(Your instructions)
Search the records for the string "anchor". Copy each line where it occurs.

(Dataset entries)
● ● ● ● ● ● ●
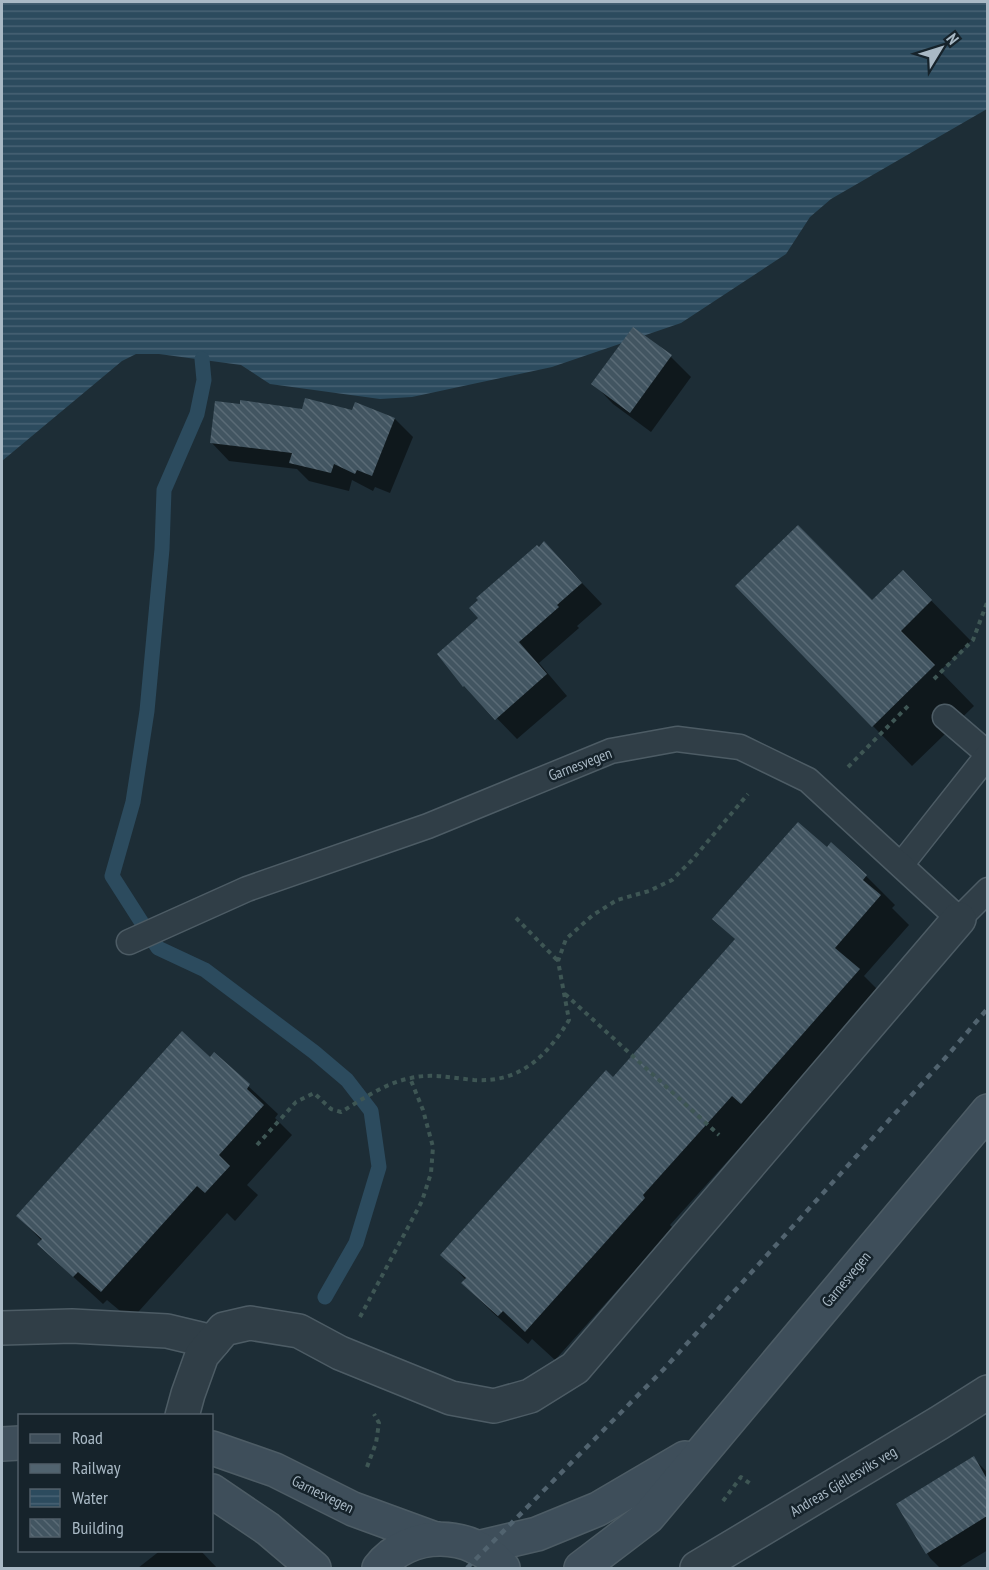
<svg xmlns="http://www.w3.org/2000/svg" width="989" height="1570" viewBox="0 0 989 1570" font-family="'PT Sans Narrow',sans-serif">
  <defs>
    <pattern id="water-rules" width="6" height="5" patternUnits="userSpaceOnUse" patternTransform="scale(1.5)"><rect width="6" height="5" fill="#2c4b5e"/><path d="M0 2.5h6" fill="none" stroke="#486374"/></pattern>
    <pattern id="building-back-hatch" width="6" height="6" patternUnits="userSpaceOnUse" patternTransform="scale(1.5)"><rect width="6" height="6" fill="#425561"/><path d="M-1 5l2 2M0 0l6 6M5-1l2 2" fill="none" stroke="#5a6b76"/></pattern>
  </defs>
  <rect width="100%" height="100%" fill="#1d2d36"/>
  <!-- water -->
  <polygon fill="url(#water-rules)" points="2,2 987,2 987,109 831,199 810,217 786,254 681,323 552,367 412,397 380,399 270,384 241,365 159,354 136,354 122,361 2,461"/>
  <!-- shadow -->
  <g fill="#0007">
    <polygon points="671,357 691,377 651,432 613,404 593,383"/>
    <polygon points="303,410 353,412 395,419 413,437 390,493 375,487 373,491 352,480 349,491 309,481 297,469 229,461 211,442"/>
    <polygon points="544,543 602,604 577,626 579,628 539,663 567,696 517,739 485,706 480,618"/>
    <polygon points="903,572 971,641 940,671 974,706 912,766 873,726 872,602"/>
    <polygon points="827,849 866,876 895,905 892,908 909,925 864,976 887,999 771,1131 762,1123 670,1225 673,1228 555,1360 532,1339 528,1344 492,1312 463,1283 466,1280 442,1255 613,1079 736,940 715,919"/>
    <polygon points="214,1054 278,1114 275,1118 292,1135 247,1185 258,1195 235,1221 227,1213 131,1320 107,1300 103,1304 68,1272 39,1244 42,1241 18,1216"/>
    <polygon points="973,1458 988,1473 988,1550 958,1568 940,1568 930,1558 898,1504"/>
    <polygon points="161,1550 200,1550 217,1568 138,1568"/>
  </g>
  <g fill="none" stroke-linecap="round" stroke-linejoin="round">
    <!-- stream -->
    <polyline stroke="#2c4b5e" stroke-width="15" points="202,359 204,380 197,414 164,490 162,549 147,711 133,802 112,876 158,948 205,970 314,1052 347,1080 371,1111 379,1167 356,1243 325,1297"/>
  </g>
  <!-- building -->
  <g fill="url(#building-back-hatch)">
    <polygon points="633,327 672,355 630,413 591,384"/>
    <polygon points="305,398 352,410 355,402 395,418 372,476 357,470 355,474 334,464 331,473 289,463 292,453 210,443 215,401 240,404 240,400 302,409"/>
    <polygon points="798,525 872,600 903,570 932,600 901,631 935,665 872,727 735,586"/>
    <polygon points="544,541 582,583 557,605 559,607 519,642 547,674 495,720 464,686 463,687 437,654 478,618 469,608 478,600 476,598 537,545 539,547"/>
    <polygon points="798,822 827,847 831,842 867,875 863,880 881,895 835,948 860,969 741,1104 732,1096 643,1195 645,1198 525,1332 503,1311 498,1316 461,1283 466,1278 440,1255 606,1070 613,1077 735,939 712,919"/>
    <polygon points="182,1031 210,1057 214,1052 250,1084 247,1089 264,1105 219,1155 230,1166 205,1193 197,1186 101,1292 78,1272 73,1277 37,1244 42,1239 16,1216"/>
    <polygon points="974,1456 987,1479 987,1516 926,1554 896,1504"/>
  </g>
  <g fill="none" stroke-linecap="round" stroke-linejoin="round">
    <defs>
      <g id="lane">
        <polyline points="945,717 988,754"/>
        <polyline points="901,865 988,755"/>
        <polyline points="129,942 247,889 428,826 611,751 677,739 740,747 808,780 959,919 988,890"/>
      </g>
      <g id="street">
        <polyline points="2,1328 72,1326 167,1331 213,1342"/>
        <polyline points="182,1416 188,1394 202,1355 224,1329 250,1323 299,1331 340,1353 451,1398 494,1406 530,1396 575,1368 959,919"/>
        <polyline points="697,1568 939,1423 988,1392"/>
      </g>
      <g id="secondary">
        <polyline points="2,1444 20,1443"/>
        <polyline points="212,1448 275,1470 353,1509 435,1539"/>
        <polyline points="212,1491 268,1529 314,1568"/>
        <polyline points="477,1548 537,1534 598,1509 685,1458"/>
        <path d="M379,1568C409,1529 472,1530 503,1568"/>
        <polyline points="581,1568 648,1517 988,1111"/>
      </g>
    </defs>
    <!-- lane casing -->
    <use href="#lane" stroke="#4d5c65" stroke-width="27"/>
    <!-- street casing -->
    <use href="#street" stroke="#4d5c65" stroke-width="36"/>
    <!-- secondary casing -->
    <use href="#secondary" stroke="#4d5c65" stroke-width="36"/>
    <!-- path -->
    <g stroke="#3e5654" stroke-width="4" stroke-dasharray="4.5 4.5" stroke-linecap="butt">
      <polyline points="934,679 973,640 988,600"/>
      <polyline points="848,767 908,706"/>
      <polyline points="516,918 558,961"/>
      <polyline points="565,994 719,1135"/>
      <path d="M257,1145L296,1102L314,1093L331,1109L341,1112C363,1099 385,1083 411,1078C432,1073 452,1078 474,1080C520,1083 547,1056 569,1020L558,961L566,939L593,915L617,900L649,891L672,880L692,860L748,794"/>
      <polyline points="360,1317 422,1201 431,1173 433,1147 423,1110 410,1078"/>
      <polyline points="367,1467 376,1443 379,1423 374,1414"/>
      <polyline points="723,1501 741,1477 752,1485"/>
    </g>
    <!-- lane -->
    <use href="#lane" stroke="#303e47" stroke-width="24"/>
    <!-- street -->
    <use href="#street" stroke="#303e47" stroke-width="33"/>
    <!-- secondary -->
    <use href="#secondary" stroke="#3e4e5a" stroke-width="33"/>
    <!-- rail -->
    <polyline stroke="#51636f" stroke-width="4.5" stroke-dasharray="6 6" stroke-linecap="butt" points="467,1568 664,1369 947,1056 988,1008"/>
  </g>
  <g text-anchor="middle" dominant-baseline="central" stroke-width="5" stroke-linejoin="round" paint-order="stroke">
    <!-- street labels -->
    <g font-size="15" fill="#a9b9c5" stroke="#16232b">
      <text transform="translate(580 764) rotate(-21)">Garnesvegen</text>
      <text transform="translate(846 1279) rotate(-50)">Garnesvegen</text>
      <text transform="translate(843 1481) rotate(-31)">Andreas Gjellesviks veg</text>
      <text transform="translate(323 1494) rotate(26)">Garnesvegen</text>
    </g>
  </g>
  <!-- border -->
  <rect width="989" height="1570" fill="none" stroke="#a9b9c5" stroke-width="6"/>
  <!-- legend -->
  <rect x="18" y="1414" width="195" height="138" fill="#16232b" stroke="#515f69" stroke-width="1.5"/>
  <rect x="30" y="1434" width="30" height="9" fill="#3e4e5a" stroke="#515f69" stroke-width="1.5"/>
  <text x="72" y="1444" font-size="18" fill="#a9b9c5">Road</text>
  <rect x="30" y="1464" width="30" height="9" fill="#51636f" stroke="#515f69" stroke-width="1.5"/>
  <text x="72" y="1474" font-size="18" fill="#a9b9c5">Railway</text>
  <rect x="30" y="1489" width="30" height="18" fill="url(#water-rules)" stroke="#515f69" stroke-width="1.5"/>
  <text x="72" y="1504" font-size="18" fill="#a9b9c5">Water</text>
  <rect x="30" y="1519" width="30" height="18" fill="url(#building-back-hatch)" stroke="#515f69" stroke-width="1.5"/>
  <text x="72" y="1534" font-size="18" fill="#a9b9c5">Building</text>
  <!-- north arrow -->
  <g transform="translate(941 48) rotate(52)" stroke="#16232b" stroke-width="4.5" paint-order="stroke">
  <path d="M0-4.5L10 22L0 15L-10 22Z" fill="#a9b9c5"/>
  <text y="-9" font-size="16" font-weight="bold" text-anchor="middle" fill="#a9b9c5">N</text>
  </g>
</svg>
● ● ● ● ● ● ●
(Solution below)
  <g text-anchor="middle" dominant-baseline="central" stroke-width="5" stroke-linejoin="round" paint-order="stroke">
  <text y="-9" font-size="16" font-weight="bold" text-anchor="middle" fill="#a9b9c5">N</text>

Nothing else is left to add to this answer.